Quotessence
Home / Topics / Profession Quotes

Profession Quotes

Browse 1791 quotes about Profession.

Related topics

Profession Quotes

“Personally, I do not see in Canada it would be a feasible thing if any Ministry organized taking over both the Health and the Disease of the entire community... even in the most favourable circumstances... there would be that absence of competition and that sense of independence... I do not believe it would be good for the profession or good for the Public.”

“Is it fair to be suspicious of an entire profession because of a few bad apples? There are at least two important differences, it seems to me. First, no one doubts that science actually works, whatever mistaken and fraudulent claim may from time to time be offered. But whether there are any miraculous cures from faith-healing, beyond the body's own ability to cure itself, is very much at issue. Secondly, the expose' of fraud and error in science is made almost exclusively by science. But the exposure of fraud and error in faith-healing is almost never done by other faith-healers.”

“Decide in your heart of hearts what really excites and challenges you, and start moving your life in that direction. Every decision you make, from what you eat to what you do with your time tonight, turns you into who you are tomorrow, and the day after that. Look at who you want to be, and start sculpting yourself into that person. You may not get exactly where you thought you'd be, but you will be doing things that suit you in a profession you believe in. Don't let life randomly kick you into the adult you don't want to become.”

“Women's rights in essence is really a movement for freedom, a movement for equality, for the dignity of all women, for those who work outside the home and those who dedicate themselves with more altruism than any profession I know to being wives and mothers, cooks and chauffeurs, and child psychologists and loving human beings.”

“If a Coach is determined to stay in the coaching profession, he will develop from year to year. This much is true, no coach has a monopoly on the knowledge of basketball. There are no secrets in the game. The only secrets, if there are any, are good teaching of sound fundamentals, intelligent handling of men, a sound system of play, and the ability to instill in the boys a desire to win.”

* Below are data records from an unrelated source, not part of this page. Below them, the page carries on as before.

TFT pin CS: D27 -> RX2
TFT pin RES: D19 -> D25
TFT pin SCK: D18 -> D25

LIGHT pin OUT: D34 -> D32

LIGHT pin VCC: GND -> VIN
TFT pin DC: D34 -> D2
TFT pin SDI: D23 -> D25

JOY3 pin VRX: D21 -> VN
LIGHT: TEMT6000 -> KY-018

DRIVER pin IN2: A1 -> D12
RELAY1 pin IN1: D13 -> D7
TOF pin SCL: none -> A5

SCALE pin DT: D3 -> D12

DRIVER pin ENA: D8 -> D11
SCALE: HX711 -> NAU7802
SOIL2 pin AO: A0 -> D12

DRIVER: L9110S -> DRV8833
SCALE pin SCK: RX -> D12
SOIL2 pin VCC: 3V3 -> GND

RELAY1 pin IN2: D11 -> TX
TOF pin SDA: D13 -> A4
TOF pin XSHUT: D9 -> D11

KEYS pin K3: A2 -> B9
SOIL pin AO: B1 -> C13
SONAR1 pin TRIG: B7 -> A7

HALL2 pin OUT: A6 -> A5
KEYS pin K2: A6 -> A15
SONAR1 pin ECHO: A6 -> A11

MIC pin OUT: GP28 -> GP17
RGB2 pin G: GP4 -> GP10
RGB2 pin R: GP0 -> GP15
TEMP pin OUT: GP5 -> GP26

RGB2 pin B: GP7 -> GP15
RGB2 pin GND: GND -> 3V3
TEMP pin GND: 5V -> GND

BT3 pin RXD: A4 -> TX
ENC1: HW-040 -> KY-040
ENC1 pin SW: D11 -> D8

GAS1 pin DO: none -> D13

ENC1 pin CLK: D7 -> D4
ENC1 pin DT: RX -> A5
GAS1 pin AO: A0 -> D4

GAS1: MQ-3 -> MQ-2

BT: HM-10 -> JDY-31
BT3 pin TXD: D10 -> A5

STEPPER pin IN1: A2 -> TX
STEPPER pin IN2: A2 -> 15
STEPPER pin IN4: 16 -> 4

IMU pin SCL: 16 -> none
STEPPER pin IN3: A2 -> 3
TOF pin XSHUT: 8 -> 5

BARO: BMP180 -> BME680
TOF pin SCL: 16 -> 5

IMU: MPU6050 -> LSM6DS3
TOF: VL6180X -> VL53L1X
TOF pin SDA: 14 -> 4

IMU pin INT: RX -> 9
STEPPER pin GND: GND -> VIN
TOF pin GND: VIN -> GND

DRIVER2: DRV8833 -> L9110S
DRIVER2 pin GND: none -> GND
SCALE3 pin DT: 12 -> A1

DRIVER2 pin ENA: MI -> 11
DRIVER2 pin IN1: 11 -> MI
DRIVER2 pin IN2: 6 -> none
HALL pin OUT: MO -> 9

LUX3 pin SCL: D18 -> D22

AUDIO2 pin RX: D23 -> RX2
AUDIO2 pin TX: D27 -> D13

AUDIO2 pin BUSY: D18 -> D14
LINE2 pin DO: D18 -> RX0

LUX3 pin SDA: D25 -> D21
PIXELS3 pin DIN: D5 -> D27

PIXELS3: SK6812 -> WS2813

“No profession or occupation is more pleasing than the military; a profession or exercise both noble in execution (for the strongest, most generous and proudest of all virtues is true valor) and noble in its cause. No utility either more just or universal than the protection of the repose or defense of the greatness of one's country. The company and daily conversation of so many noble, young and active men cannot but be well-pleasing to you.”

“Science in England is not a profession: its cultivators are scarcely recognised even as a class. Our language itself contains no single term by which their occupation can be expressed. We borrow a foreign word [Savant] from another country whose high ambition it is to advance science, and whose deeper policy, in accord with more generous feelings, gives to the intellectual labourer reward and honour, in return for services which crown the nation with imperishable renown, and ultimately enrich the human race.”

“The publicity I have been getting, a good deal of which is untrue, and the rest of it ill considered, has done me more harm than good. The only way you get on in this profession is to have the reputation of doing what you are told as thoroughly as possible. So far I have been able to accomplish that, and I believe I have gotten quite a reputation from not kicking at peculiar assignments.”

“First impressions are often the truest, as we find (not unfrequently) to our cost when we have been wheedled out of them by plausible professions or actions. A man's look is the work of years, it is stamped on his countenance by the events of his whole life, nay, more, by the hand of nature, and it is not to be got rid of easily.”

“Today's Uncle Tom doesn't wear a handkerchief on his head. This modern, twentieth-century Uncle Thomas now often wears a top hat. He's usually well-dressed and well-educated. He's often the personification of culture and refinement. The twentieth-century Uncle Thomas sometimes speaks with a Yale or Harvard accent. Sometimes he is known as Professor, Doctor, Judge, and Reverend, even Right Reverend Doctor. This twentieth-century Uncle Thomas is a professional Negro -by that I mean his profession is being a Negro for the white man.”

“The opinions of men are not the object of civil government, nor under its jurisdiction; that to suffer the civil magistrate to intrude his powers into the field of opinion and to restrain the profession or propagation of principles on supposition of their ill tendency is a dangerous falacy, which at once destroys all religious liberty...”

“But to the fighting soldier that phase of the war is behind. It was left behind after his first battle. His blood is up. He is fighting for his life, and killing now for him is as much a profession as writing is for me.”